Doordat ons klimaat verandert krijgen we te maken met steeds extremere weersomstandigheden: meer droogte, maar ook meer hevige hoosbuien! Om overstroming van het riool te voorkomen worden steeds meer daken van huizen afgekoppeld van het riool. Door dit water ter plaatse in de grond te laten zakken, helpt het niet alleen wateroverlast te voorkomen, maar ook om verdroging van de grond tegen te gaan. Omdat niet alle grond het water even snel opneemt, worden in de grond van veel tuinen zogenaamde infiltratiekratten geplaatst. Deze vangen regenwater op en geven dat vervolgens terug aan de bodem. Alleen is de ruimte in tuinen vaak beperkt, en ligt de grond vol met buizen en leidingen.

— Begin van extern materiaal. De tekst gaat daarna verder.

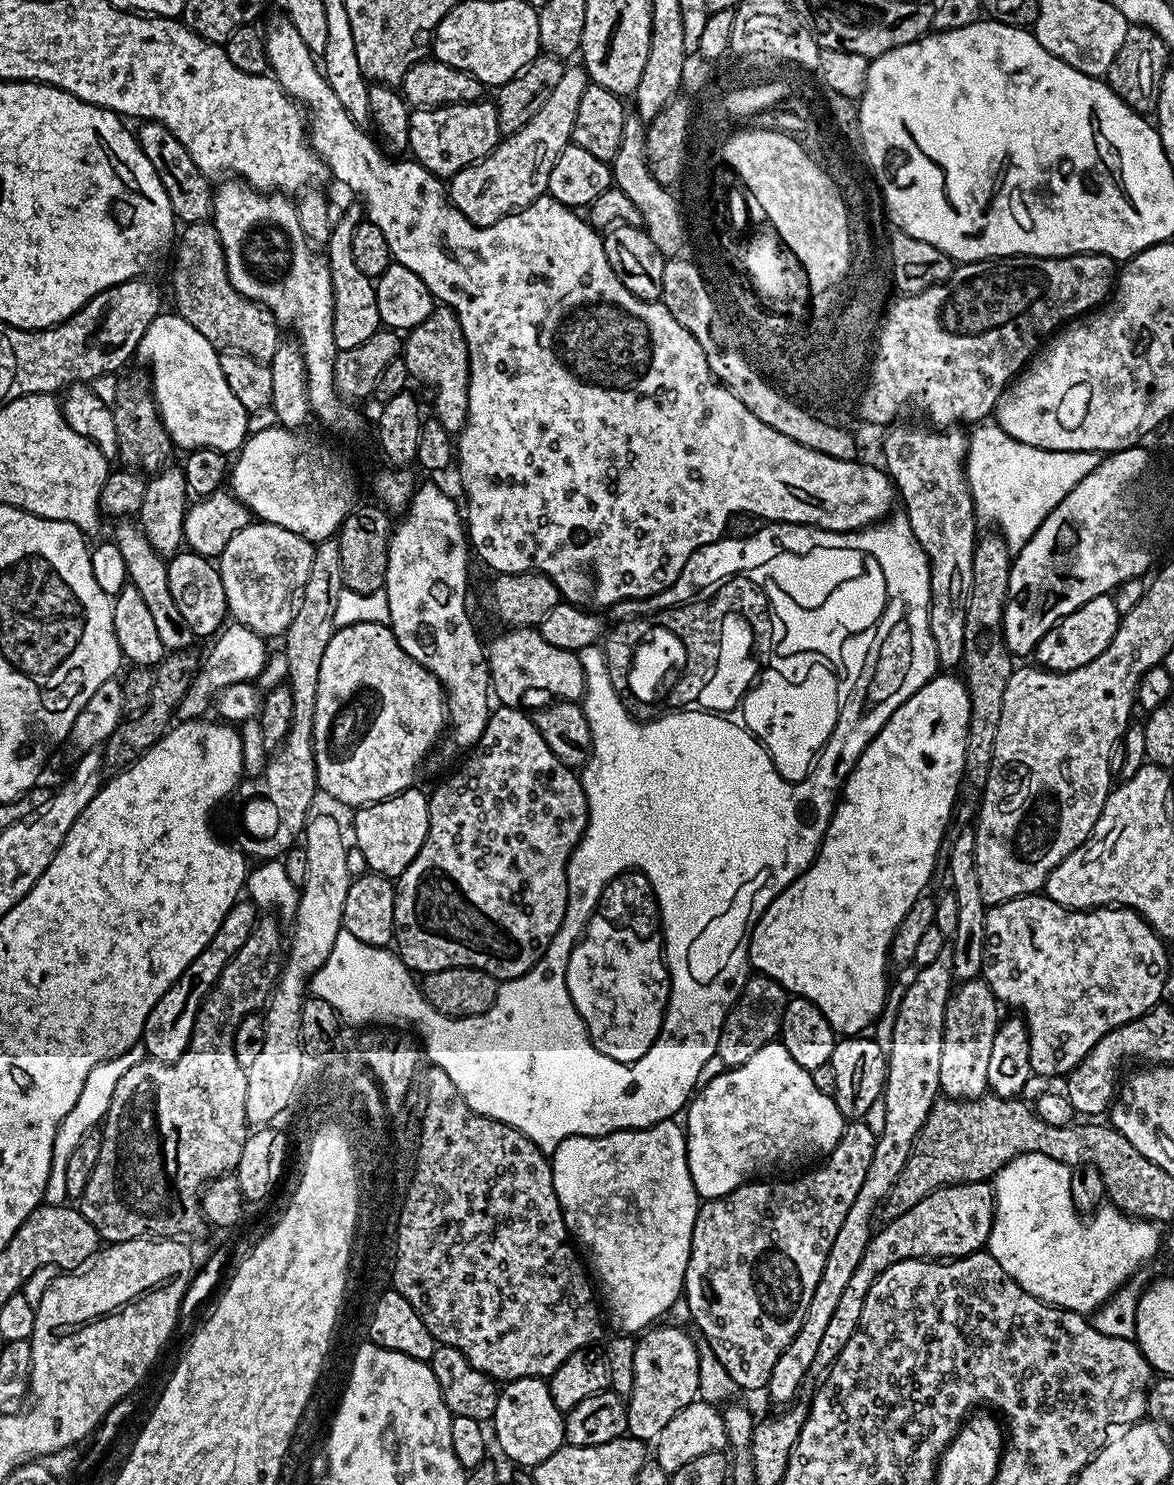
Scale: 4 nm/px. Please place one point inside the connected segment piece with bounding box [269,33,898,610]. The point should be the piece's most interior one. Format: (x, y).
(600, 450)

De Groot Vroomshoop, Arreglo, RPP Kunststoffen, Wavin Nederland, Veolia en Attero staken de koppen bij elkaar en bedachten een slimme én duurzame oplossing voor dit ruimteprobleem.

Onder de fundering is ruimte zat!

Het eerste idee ontstond zo’n twee jaar geleden bij Kim Uitzetter, accountmanager bij De Groot Vroomshoop. De Groot Vroomshoop levert onder andere houten bergingen voor in de tuin. Bergingen om je fiets in te stallen, of je gereedschap of grasmaaier in op te bergen. “Om ervoor te zorgen dat zo’n berging niet wegzakt in de grond, of na een flinke storm bij de achterburen in de tuin ligt, leveren we bij de bergingen ook een fundering,” vertelt Uitzetter. En waar het in de tuin ontbreekt aan ruimte voor de infiltratiekratten, is onder de fundering voldoende plek! “Die fundering moet er toch komen. Dus daar is ruimte! En zo ontstond het idee om de kratten onder de fundering te plaatsen,” aldus Uitzetter.

Kan dat niet duurzamer?

Met de infiltratiekratten onder de -veelal betonnen- fundering was het ruimteprobleem getackeld. “Maar zo’n betonnen fundering is helaas niet heel duurzaam,” vertelt Uitzetter. “Ik kom zelf uit de kunststofwereld, en heb wat oude contacten opgesnord om samen te kijken of we een duurzamere oplossing hiervoor konden verzinnen. Zo is het balletje gaan rollen!”

Geld, tijd én CO2 besparen

Dat balletje rolde als eerst naar Henk-Jan Regeling, oud collega van Kim Uitzetter en oprichter van eigen bedrijf Arreglo dat bedrijven uit de kunststofketen ondersteunt om te verduurzamen. “Al snel kwamen we op het idee om de gehele fundering en de infiltratiekratten daaronder van gerecycled verpakkingsafval te maken,” vertelt Regeling. “De infiltratiekratten werden al gemaakt van polypropyleen: een kunststof die zich heel goed laat recyclen!” Door ook de fundering van ditzelfde gerecyclede materiaal te maken sla je volgens Henk-Jan Regeling twee vliegen in één klap: “Allereerst geef je verpakkingsafval een tweede kans in een mooi, nuttig product! En doordat de kunststoffundering een stuk lichter is dan een betonnen fundering, bespaar je een hoop tijd en geld op de bouwplaats én CO2 op het transport.”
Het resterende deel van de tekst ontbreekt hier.